Data for this exercise:
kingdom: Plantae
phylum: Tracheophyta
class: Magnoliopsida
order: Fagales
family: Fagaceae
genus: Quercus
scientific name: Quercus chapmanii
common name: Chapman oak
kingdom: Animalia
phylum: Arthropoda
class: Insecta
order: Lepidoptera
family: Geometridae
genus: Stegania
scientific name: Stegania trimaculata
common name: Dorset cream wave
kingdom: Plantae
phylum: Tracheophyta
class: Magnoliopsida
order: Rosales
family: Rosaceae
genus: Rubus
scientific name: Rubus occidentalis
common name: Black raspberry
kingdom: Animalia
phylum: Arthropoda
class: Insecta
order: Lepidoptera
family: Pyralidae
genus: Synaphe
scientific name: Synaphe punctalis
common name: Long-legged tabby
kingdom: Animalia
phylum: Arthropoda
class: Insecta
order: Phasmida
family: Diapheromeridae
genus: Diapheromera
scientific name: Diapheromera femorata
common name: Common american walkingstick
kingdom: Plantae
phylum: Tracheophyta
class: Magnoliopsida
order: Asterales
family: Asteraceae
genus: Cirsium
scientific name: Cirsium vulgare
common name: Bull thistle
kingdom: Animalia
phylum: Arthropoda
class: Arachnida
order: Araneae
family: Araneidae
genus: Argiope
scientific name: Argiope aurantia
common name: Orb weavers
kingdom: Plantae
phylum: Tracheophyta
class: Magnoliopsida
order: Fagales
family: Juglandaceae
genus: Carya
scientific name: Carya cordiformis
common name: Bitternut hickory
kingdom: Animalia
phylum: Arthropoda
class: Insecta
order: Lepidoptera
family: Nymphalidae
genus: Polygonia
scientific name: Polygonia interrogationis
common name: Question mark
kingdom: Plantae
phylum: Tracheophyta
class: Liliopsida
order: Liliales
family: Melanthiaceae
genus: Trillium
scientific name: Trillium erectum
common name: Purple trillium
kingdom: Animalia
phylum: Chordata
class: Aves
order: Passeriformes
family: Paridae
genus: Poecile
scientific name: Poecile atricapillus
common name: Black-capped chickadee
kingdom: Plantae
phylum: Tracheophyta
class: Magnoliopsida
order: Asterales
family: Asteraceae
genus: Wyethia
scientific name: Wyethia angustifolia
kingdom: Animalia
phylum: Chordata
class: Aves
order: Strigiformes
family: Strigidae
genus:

Written instruction: Reproduce every line of the data above word for word, from the first line through the last.

Output for this exercise:
kingdom: Plantae
phylum: Tracheophyta
class: Magnoliopsida
order: Fagales
family: Fagaceae
genus: Quercus
scientific name: Quercus chapmanii
common name: Chapman oak
kingdom: Animalia
phylum: Arthropoda
class: Insecta
order: Lepidoptera
family: Geometridae
genus: Stegania
scientific name: Stegania trimaculata
common name: Dorset cream wave
kingdom: Plantae
phylum: Tracheophyta
class: Magnoliopsida
order: Rosales
family: Rosaceae
genus: Rubus
scientific name: Rubus occidentalis
common name: Black raspberry
kingdom: Animalia
phylum: Arthropoda
class: Insecta
order: Lepidoptera
family: Pyralidae
genus: Synaphe
scientific name: Synaphe punctalis
common name: Long-legged tabby
kingdom: Animalia
phylum: Arthropoda
class: Insecta
order: Phasmida
family: Diapheromeridae
genus: Diapheromera
scientific name: Diapheromera femorata
common name: Common american walkingstick
kingdom: Plantae
phylum: Tracheophyta
class: Magnoliopsida
order: Asterales
family: Asteraceae
genus: Cirsium
scientific name: Cirsium vulgare
common name: Bull thistle
kingdom: Animalia
phylum: Arthropoda
class: Arachnida
order: Araneae
family: Araneidae
genus: Argiope
scientific name: Argiope aurantia
common name: Orb weavers
kingdom: Plantae
phylum: Tracheophyta
class: Magnoliopsida
order: Fagales
family: Juglandaceae
genus: Carya
scientific name: Carya cordiformis
common name: Bitternut hickory
kingdom: Animalia
phylum: Arthropoda
class: Insecta
order: Lepidoptera
family: Nymphalidae
genus: Polygonia
scientific name: Polygonia interrogationis
common name: Question mark
kingdom: Plantae
phylum: Tracheophyta
class: Liliopsida
order: Liliales
family: Melanthiaceae
genus: Trillium
scientific name: Trillium erectum
common name: Purple trillium
kingdom: Animalia
phylum: Chordata
class: Aves
order: Passeriformes
family: Paridae
genus: Poecile
scientific name: Poecile atricapillus
common name: Black-capped chickadee
kingdom: Plantae
phylum: Tracheophyta
class: Magnoliopsida
order: Asterales
family: Asteraceae
genus: Wyethia
scientific name: Wyethia angustifolia
kingdom: Animalia
phylum: Chordata
class: Aves
order: Strigiformes
family: Strigidae
genus:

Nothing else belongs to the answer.